+++ RECORDS

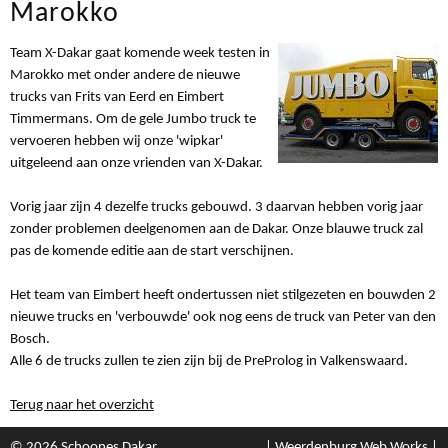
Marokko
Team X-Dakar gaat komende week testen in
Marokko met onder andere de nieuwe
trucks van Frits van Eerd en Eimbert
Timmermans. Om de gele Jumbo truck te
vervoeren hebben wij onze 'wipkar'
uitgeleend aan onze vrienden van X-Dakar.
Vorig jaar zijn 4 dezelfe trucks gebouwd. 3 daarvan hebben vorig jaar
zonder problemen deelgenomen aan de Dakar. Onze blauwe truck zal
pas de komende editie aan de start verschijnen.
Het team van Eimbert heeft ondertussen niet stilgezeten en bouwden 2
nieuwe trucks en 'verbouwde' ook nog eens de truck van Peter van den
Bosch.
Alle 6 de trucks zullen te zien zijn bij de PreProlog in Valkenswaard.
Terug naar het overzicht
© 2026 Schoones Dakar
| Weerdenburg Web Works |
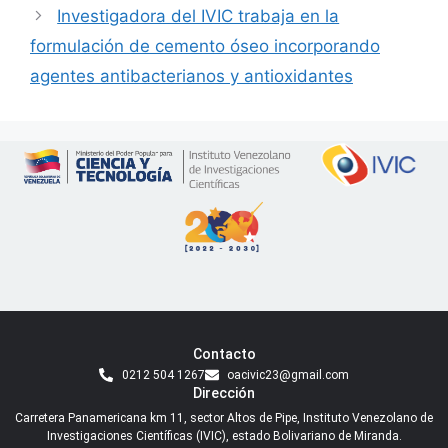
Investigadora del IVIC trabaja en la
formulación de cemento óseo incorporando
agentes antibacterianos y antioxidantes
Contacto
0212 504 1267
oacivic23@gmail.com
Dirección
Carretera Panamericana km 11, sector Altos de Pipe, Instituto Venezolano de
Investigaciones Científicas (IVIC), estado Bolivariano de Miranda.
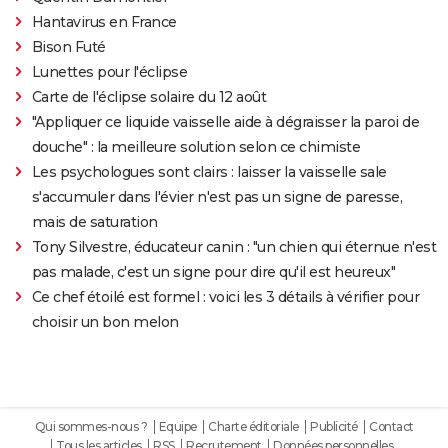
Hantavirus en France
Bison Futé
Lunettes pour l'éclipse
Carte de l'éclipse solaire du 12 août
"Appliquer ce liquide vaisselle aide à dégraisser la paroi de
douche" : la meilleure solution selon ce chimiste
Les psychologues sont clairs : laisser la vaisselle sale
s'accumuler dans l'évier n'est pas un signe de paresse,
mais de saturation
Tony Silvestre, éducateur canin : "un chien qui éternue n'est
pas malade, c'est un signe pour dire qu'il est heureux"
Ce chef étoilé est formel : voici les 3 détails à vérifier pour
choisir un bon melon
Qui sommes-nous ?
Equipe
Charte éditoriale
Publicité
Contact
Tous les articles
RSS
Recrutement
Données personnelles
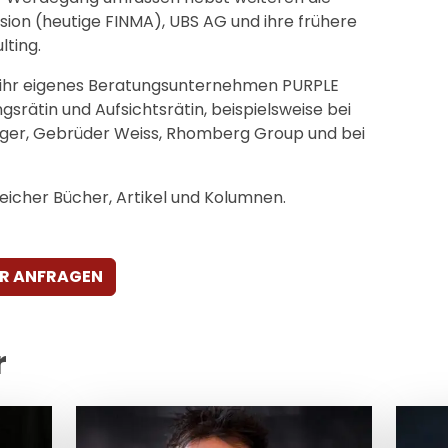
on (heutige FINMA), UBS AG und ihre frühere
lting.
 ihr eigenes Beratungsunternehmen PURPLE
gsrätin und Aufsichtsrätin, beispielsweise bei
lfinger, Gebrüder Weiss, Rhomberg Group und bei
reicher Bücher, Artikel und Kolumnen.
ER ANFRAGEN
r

++++++

* [WHAT TO WORK ON] Give back the material above exactly, but without its images.

* [WRITTEN SOLUTION]
Marokko
Team X-Dakar gaat komende week testen in
Marokko met onder andere de nieuwe
trucks van Frits van Eerd en Eimbert
Timmermans. Om de gele Jumbo truck te
vervoeren hebben wij onze 'wipkar'
uitgeleend aan onze vrienden van X-Dakar.
Vorig jaar zijn 4 dezelfe trucks gebouwd. 3 daarvan hebben vorig jaar
zonder problemen deelgenomen aan de Dakar. Onze blauwe truck zal
pas de komende editie aan de start verschijnen.
Het team van Eimbert heeft ondertussen niet stilgezeten en bouwden 2
nieuwe trucks en 'verbouwde' ook nog eens de truck van Peter van den
Bosch.
Alle 6 de trucks zullen te zien zijn bij de PreProlog in Valkenswaard.
Terug naar het overzicht
© 2026 Schoones Dakar
| Weerdenburg Web Works |
Investigadora del IVIC trabaja en la
formulación de cemento óseo incorporando
agentes antibacterianos y antioxidantes
Contacto
0212 504 1267
oacivic23@gmail.com
Dirección
Carretera Panamericana km 11, sector Altos de Pipe, Instituto Venezolano de
Investigaciones Científicas (IVIC), estado Bolivariano de Miranda.
Hantavirus en France
Bison Futé
Lunettes pour l'éclipse
Carte de l'éclipse solaire du 12 août
"Appliquer ce liquide vaisselle aide à dégraisser la paroi de
douche" : la meilleure solution selon ce chimiste
Les psychologues sont clairs : laisser la vaisselle sale
s'accumuler dans l'évier n'est pas un signe de paresse,
mais de saturation
Tony Silvestre, éducateur canin : "un chien qui éternue n'est
pas malade, c'est un signe pour dire qu'il est heureux"
Ce chef étoilé est formel : voici les 3 détails à vérifier pour
choisir un bon melon
Qui sommes-nous ?
Equipe
Charte éditoriale
Publicité
Contact
Tous les articles
RSS
Recrutement
Données personnelles
on (heutige FINMA), UBS AG und ihre frühere
lting.
 ihr eigenes Beratungsunternehmen PURPLE
gsrätin und Aufsichtsrätin, beispielsweise bei
lfinger, Gebrüder Weiss, Rhomberg Group und bei
reicher Bücher, Artikel und Kolumnen.
ER ANFRAGEN
r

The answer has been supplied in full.